Understanding Concentric Circles
Two circles are said to be concentric if they share the same center point. Because the center is the same, their equations will look identical in terms of the $x$ and $y$ variables—the only difference will be the constant term.

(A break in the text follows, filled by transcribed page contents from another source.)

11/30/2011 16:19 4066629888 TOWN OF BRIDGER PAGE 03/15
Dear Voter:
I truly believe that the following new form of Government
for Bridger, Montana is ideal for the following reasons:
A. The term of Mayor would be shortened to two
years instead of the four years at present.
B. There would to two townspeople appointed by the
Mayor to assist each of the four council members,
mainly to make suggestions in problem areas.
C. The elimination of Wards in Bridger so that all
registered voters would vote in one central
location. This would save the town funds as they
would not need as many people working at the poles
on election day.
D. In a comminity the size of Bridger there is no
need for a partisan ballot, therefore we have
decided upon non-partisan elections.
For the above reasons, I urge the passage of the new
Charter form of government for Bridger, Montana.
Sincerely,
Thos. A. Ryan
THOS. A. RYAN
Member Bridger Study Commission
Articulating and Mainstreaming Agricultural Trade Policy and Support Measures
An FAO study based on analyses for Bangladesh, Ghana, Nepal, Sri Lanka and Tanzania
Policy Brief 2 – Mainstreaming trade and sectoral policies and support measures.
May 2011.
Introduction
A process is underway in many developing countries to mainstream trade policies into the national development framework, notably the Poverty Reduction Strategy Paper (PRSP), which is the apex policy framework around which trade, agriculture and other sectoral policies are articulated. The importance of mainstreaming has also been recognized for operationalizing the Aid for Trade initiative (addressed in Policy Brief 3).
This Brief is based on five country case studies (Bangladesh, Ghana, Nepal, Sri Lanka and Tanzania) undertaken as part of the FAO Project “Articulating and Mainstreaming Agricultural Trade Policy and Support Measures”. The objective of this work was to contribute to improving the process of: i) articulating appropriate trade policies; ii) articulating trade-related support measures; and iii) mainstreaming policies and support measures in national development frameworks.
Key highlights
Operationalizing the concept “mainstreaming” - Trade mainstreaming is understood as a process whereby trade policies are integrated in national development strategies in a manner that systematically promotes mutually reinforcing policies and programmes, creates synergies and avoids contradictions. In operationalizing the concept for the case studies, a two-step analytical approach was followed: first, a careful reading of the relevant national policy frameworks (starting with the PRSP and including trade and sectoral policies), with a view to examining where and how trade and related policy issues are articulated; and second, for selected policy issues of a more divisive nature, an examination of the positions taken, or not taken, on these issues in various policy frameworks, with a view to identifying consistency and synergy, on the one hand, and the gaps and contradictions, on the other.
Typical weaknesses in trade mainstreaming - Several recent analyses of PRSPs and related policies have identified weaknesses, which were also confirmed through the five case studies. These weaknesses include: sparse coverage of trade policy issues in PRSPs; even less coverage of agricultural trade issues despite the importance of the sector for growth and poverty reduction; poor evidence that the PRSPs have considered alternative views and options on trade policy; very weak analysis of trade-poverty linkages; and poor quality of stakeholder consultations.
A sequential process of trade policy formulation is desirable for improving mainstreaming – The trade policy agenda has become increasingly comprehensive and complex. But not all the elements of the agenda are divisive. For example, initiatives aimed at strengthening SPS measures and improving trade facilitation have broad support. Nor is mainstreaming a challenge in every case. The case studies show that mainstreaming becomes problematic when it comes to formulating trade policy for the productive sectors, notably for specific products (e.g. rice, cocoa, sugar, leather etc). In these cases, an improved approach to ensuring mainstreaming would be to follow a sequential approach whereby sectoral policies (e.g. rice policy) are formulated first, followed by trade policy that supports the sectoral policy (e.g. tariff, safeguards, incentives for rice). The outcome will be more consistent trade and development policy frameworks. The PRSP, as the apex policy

In the general equation of a circle $x^2 + y^2 + 2gx + 2fy + c = 0$, the center is given by the coordinates $(-g, -f)$. If two circles are concentric, their $g$ and $f$ values must be identical.
The Problem
We need to find the equation of a circle that is concentric with: $$x^2 + y^2 - 8x + 12y + 15 = 0$$ and passes through the point $(5, 4)$.
Step-by-Step Solution
Step 1: Define the concentric circle
Since the new circle shares the same center as the given circle, we keep the $x$ and $y$ terms the same and replace the constant term with a variable, let's call it $k$: $$x^2 + y^2 - 8x + 12y + k = 0$$
Step 2: Use the given point to solve for $k$
We know the circle passes through $(5, 4)$. This means that when $x = 5$ and $y = 4$, the equation must hold true. Substitute these values into our equation: $$(5)^2 + (4)^2 - 8(5) + 12(4) + k = 0$$
Perform the arithmetic: $$25 + 16 - 40 + 48 + k = 0$$ $$41 - 40 + 48 + k = 0$$ $$1 + 48 + k = 0$$ $$49 + k = 0$$ $$k = -49$$
Step 3: State the final equation
Now substitute the value of $k$ back into our placeholder equation from Step 1: $$x^2 + y^2 - 8x + 12y - 49 = 0$$
Summary
The equation of the circle concentric to $x^2 + y^2 - 8x + 12y + 15 = 0$ passing through $(5, 4)$ is: $x^2 + y^2 - 8x + 12y - 49 = 0$